Requirements:
1. List every oil or natural gas price benchmark named in the text on reserve valuation.
2. Rewrite the stretch from "Since August 2014, the" through "of such reserves." in the text on reserve valuation, substituting "sharply" for "precipitously".

Supplied text:
- - - - -
Since August 2014, the price of crude oil, West Texas Intermediate (WTI) and Brent, has fallen precipitously. The reason for the decline has been debated by energy analysts from around the world; ranging from global politics to supply and demand issues. While the price of natural gas (Henry Hub) experienced some volatility in the first quarter of 2014, it remained relatively stable for most of the year before declining during the last few months of 2014. Whatever the reason for the decline, at the close of 2014 many exploration and production (E&P) companies and analysts alike were assessing the market value of reserves held. When assessing the value of reserves, a distinction must be made between the SEC reported value in the notes to the publicly traded companies’ Form 10-Ks and the Fair Market Value of such reserves.
The methodology and underlying reasoning used to value reserves may differ depending on the purpose of the valuation. For instance, the determination of Fair Value used in a purchase price accounting allocation is based on the concept of what market participants would expect to receive in order to sell the business or assets. Assumptions for capital structure, tax rates, and synergies (such as cost savings) are based on circumstances for a typical market participant. Conversely, a valuation performed in support of a merger or sale depending on its purpose, could assume a unique buyer with a specific capital structure, tax rate, and synergies. Where valuations are performed for tax purposes under the U.S. Internal Revenue Code, the term “Fair Market Value” is used.
- - - - -
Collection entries
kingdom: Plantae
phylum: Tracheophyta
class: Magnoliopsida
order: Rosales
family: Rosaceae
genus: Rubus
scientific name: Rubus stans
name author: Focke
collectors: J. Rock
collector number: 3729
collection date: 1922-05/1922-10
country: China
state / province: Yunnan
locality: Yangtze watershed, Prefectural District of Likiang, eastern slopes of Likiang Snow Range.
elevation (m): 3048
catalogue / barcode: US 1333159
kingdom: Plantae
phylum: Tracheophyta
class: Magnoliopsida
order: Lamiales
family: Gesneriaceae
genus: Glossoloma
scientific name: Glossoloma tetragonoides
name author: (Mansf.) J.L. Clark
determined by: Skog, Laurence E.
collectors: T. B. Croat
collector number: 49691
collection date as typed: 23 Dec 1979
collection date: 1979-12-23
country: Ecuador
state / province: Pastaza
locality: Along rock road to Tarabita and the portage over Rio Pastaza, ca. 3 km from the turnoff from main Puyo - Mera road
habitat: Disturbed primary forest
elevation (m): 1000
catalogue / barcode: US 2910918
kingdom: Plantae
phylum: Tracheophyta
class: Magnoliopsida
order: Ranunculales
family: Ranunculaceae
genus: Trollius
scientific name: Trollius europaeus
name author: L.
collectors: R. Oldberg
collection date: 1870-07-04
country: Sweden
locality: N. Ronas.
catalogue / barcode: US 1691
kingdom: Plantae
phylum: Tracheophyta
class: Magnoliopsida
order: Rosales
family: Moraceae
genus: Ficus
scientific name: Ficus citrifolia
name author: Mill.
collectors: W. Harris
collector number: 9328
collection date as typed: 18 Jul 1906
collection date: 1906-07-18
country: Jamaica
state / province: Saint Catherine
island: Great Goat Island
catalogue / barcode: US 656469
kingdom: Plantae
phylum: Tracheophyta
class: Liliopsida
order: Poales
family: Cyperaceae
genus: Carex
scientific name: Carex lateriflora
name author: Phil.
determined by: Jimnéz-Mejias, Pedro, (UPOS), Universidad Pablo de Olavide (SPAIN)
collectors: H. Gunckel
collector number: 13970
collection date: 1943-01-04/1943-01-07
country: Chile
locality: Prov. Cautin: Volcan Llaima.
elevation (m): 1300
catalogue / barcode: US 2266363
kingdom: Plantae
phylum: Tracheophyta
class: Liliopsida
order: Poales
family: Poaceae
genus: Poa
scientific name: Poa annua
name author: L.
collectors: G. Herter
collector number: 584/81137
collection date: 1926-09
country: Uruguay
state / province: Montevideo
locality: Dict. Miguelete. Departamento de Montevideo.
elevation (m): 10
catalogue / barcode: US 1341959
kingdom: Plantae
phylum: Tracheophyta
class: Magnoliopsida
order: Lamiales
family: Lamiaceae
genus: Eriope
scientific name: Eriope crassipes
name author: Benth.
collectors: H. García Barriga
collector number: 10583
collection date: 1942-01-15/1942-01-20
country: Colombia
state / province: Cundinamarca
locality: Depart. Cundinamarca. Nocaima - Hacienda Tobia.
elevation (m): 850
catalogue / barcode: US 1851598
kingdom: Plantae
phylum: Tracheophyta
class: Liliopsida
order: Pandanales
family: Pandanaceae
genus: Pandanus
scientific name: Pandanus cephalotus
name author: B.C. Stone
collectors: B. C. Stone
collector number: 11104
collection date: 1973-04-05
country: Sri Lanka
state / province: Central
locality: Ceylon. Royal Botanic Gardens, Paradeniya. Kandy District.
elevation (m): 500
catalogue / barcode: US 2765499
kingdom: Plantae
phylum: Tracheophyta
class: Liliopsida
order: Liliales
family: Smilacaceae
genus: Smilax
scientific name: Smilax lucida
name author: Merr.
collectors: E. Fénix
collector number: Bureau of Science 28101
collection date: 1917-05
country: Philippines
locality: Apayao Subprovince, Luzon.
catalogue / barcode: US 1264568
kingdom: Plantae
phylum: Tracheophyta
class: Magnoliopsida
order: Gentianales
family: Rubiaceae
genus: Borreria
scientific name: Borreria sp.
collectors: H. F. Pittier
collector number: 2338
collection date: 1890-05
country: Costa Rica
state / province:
- - - - -
Task-by-task solutions:
1. West Texas Intermediate (WTI), Brent, Henry Hub

2.
Since August 2014, the price of crude oil, West Texas Intermediate (WTI) and Brent, has fallen sharply. The reason for the decline has been debated by energy analysts from around the world; ranging from global politics to supply and demand issues. While the price of natural gas (Henry Hub) experienced some volatility in the first quarter of 2014, it remained relatively stable for most of the year before declining during the last few months of 2014. Whatever the reason for the decline, at the close of 2014 many exploration and production (E&P) companies and analysts alike were assessing the market value of reserves held. When assessing the value of reserves, a distinction must be made between the SEC reported value in the notes to the publicly traded companies’ Form 10-Ks and the Fair Market Value of such reserves.